The issue, however, was with Betances, a once trusted reliever that too frequently sets up for disaster rather than Chapman. Once again, Betances’ missing command of his breaking pitch cost him, and the two walks he surrendered in the eighth innings would have hurt worse if not for Zack Cozart’s sore quadriceps, which prevented him from scoring the tying run on Billy Hamilton’s laser double off Aaron Judge’s outstretched glove.

“It was just one of those days,” Betances said. “I’ve got to put this behind me.”

Problem is, Girardi has more alternatives now, and he won’t have to stick with Betances if the chronic wildness continues. In this instance, the manager summoned Adam Warren with two outs and runners at second and third — an atypical eighth-inning spot for him. But Warren came through with a huge strikeout of Eugenio Suarez.

“I was a little caught off guard,” said Warren, who has stranded 22-of-24 (91.7 percent) inherited runners this season. “You fully expect Dellin to do his thing.”

Brian Cashman certainly didn’t envision trading for a pair of shutdown relievers, but seeing Chapman’s surprising vulnerability nudged him in that direction before he pulled the trigger on last week’s trade with the White Sox. The general manager figured the best way to solve the Chapman problem was to smother it with sheer numbers, leaving the Yankees less reliant on a left arm that had shown more smoke than fire.

Fortunately, Cashman’s efforts to build a deeper bullpen has created a wider safety net that not only extends under Chapman, but Betances as well.
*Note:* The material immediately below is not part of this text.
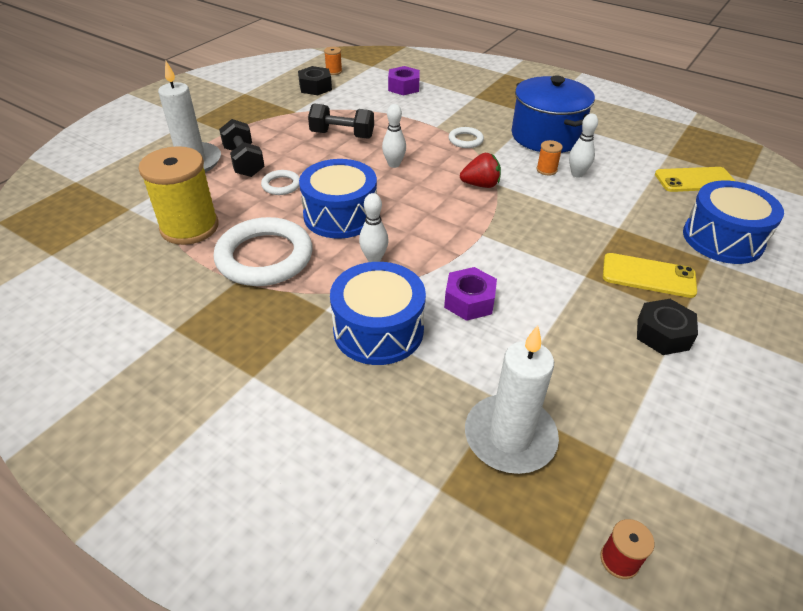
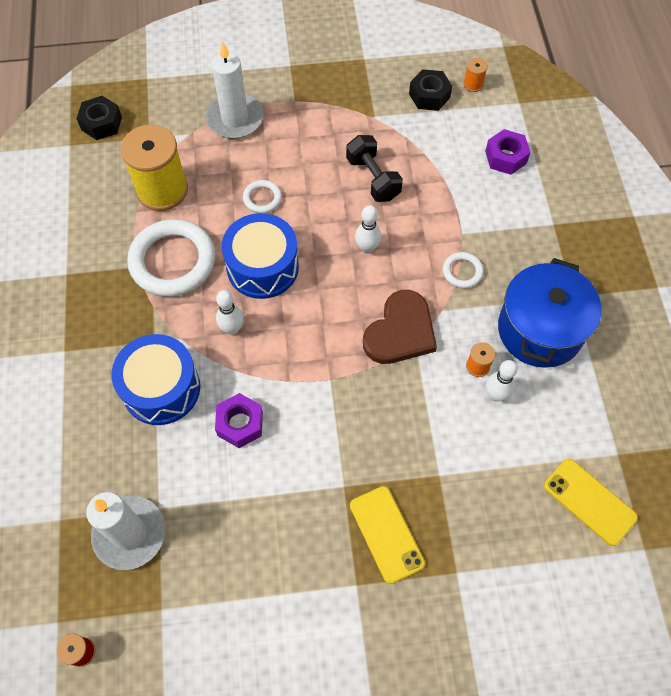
camera: 50 degrees right, 20 degrees up
(244, 162) = (267, 149): black dumbbell -> none
(480, 185) = (400, 331): red strawberry -> brown heart
(663, 334) = (317, 580): black nut -> black nut (101, 123)
(722, 239) = (502, 570): blue drum -> none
Girardi said he wanted to stay away from Robertson Tuesday night, and yet he used Kahnle for only four pitches — to get a pop-up from pinch hitter Scooter Gennett to end the seventh inning with one runner on.

To that point, starter Jordan Montgomery had been cruising, racking up five hitless innings and protecting a 3-1 lead into the seventh. But after a two-out infield single by Adam Duvall, the jumpy Girardi did what he does and removed Montgomery after only 85 pitches.

“That’s why we went and got these guys,” Girardi said afterward.

It was a predictable response. There’s no way Girardi is going to let a starter blow a lead that late with this caliber of relief corps. And he’s right. While Girardi insists that Chapman will remain the closer — how could he not at that price? — he expects to ask the others to pitch in variable circumstances, from the sixth inning on.

Girardi described all four as being “interchangeable,” with closer-caliber stuff, and he raised some eyebrows during the weekend by going to Betances in the seventh inning before using the newly-acquired Robertson to set up Chapman in Sunday’s 6-4 victory over the Mariners. That scenario won’t seem so unusual if Betances keeps having these untimely glitches, especially with Warren and Chad Green at the ready.

“Obviously I want to do the job myself,” Betances said. “But when you have weapons like that, it helps.”

More than that, it saved the Yankees Tuesday night.